▶ [Assignment]:
I need the entries printed again word for word, without the images.

▶ [Records shown]:
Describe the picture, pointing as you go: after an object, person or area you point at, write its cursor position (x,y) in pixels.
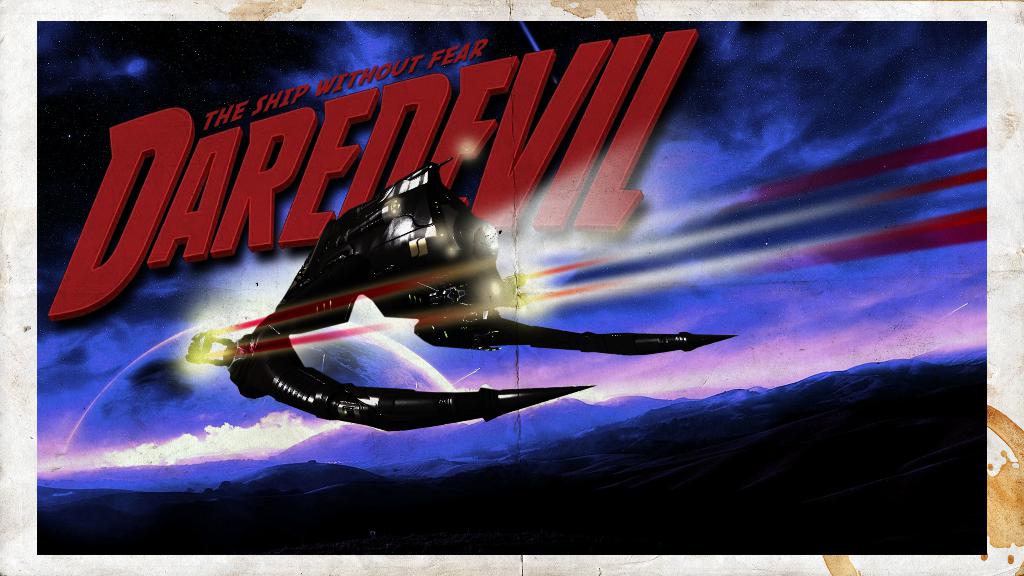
This is a poster and in this poster we can see mountains (978,464), text (443,88) and an animated image (329,401).
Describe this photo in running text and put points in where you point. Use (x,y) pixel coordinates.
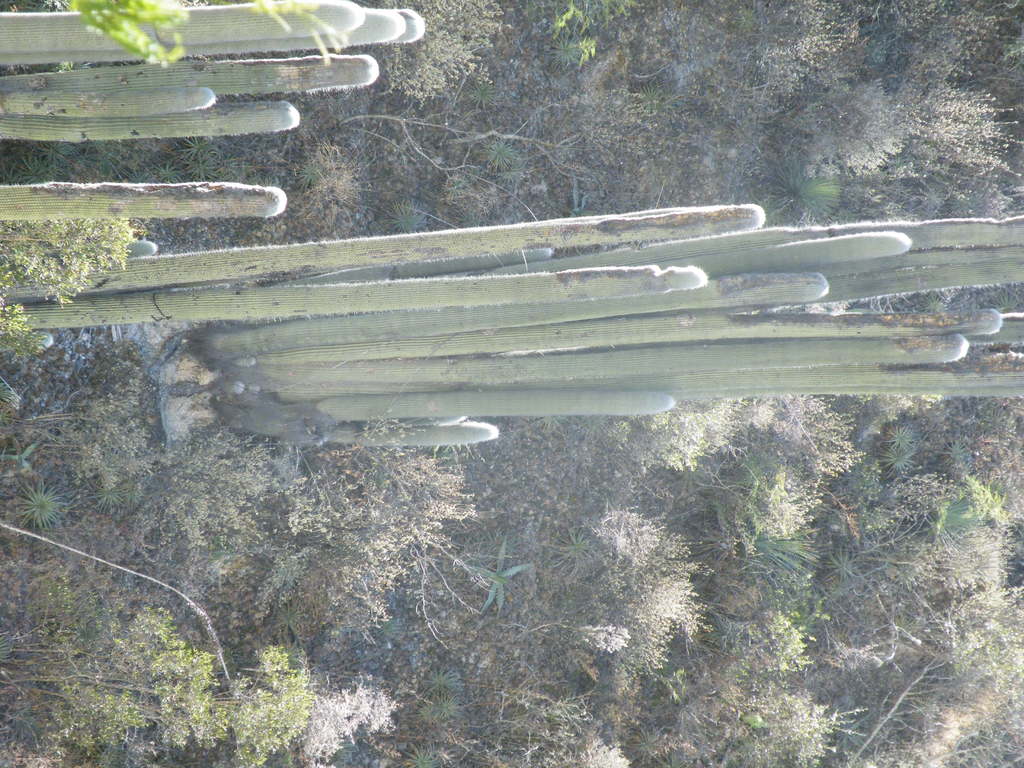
This image is not in the right direction. In this image I can see many plants (707,536) on the ground (200,541) and also there are few cactus plants (440,302).
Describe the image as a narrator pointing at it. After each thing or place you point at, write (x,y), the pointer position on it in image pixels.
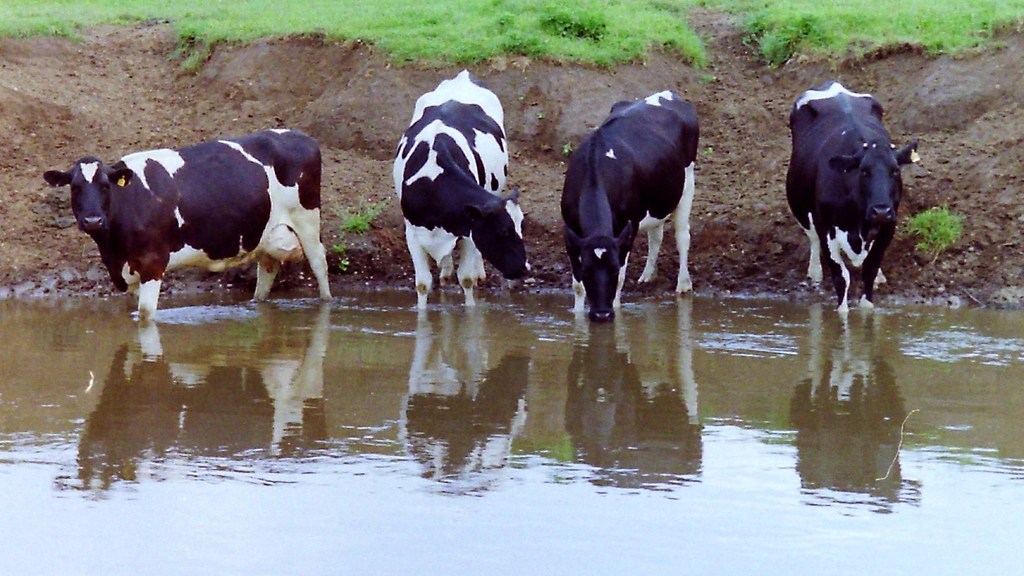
There are four animals (171,230) in black and white color combination, standing near the water (931,332). One of them is drinking water (583,338). In the background (608,8), there is grass (374,14) on the ground (897,14).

▶ [Result]:
Describe the picture, pointing as you go: after an object, person or area you point at, write its cursor position (x,y) in pixels.
This is a poster and in this poster we can see mountains (978,464), text (443,88) and an animated image (329,401).
Describe this photo in running text and put points in where you point. Use (x,y) pixel coordinates.
This image is not in the right direction. In this image I can see many plants (707,536) on the ground (200,541) and also there are few cactus plants (440,302).
Describe the image as a narrator pointing at it. After each thing or place you point at, write (x,y), the pointer position on it in image pixels.
There are four animals (171,230) in black and white color combination, standing near the water (931,332). One of them is drinking water (583,338). In the background (608,8), there is grass (374,14) on the ground (897,14).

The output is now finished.